▸ 次の課題:
**a)** 東レとリリウムの供給契約に関する記事をもとに、次の問いに答えてください。
(i) 東レが炭素繊維複合材料の供給契約を締結した相手は、どの国のどの企業ですか。
(ii) UAMは、都市部の交通が抱えるどのような課題の解決に繋がると期待されていますか。
(iii) UAMは別名で何と呼ばれていますか。
**b)** 東レとリリウムの供給契約に関する記事を、最後に示された文の後から書き継いでください。

▸ 本文抜粋:
========================================================================

東レ/UAM用炭素繊維複合材料の拡大/独リリウム社と供給契約締結

 東レはこのほど、ドイツのリリウムが開発中のUAM(アーバン・エア・モビリティ)「リリウム・ジェット」に使用する炭素繊維複合材料の供給契約を締結しました。

 UAMは都市部の交通が抱える渋滞・騒音・大気汚染といった課題の解決に繋がる新交通システムとして期待されており、現在、各国がUAMの商業運航開始に向け、機体や運航システムの開発、法制度の整備を進める。UAMは「空飛ぶ車」とも呼ばれ、垂直離着陸が可能な小型電動機を主流に開発中で、リリウムはUAM開発のトップランナーの1社で、機体製造と輸送サービスの開発・事業を展開する。

========================================================================

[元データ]
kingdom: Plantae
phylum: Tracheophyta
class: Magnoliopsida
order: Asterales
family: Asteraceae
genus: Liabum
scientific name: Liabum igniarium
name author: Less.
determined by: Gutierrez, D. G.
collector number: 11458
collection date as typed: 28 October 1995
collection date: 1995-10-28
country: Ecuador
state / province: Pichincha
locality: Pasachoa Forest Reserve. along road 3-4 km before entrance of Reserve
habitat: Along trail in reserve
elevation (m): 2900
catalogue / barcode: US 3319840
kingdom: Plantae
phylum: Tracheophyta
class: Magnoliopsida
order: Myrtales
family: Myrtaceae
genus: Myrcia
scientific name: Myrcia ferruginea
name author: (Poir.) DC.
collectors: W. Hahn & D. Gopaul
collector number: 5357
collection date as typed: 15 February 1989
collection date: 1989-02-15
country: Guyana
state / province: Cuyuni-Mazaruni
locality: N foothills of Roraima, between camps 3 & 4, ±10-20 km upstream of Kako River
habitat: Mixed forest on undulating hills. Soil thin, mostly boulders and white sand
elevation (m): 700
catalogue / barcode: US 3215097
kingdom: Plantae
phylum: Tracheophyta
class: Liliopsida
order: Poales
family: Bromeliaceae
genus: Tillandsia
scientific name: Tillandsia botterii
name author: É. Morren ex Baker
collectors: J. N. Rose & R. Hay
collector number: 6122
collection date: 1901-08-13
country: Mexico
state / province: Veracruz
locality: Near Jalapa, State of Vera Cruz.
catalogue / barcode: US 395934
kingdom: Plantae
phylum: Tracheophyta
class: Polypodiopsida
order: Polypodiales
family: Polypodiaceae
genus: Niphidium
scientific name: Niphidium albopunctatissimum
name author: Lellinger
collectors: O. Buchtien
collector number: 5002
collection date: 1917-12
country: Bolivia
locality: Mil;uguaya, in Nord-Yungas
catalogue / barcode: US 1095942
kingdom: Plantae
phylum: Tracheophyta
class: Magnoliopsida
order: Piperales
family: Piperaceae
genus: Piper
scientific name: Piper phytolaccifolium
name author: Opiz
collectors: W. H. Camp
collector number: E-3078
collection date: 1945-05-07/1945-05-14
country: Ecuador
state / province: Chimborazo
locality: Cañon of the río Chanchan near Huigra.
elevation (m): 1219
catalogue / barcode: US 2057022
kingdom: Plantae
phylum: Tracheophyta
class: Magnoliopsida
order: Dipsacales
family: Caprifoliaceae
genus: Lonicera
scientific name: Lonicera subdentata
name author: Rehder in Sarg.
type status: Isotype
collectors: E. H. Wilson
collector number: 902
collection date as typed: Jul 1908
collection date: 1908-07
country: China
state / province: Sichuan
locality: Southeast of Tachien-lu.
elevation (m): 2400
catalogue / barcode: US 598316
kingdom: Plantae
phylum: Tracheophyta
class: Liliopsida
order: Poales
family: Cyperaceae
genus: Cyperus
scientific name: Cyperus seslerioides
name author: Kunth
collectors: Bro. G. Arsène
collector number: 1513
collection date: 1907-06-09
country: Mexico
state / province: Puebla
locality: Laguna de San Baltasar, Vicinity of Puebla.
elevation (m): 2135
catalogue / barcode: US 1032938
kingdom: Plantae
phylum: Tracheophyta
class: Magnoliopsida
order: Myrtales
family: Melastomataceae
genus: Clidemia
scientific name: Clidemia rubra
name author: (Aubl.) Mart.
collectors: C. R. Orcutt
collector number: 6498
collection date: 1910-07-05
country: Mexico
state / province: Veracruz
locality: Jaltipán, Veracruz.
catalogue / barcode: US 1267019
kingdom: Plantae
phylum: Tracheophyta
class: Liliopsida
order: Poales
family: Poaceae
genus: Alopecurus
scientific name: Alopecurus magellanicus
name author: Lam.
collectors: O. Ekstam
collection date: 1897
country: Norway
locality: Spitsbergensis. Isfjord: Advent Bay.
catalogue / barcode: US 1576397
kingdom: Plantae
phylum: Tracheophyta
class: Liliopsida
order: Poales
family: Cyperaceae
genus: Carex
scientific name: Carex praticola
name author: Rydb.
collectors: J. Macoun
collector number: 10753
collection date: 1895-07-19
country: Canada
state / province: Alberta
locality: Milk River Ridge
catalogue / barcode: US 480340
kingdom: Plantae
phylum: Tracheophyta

========================================================================

▸ 解答一覧:
**a)**
(i) ドイツのリリウムです。
(ii) 渋滞、騒音、大気汚染です。
(iii) 「空飛ぶ車」と呼ばれています。

**b)**
 東レはUAMメーカーとの協業を深化させながら、機体の高性能化・省エネルギー化・低コスト化に向けた革新的な複合材料の開発に取り組むが、今回のリリウム社への供給はその一環。

 リリウム・ジェットは300kmを60分以内に飛行する5人乗りの垂直離着陸型。胴体、主翼、動翼などに炭素繊維複合材料が使用され、リリウムは2025年の商業運航開始を見込んでいる。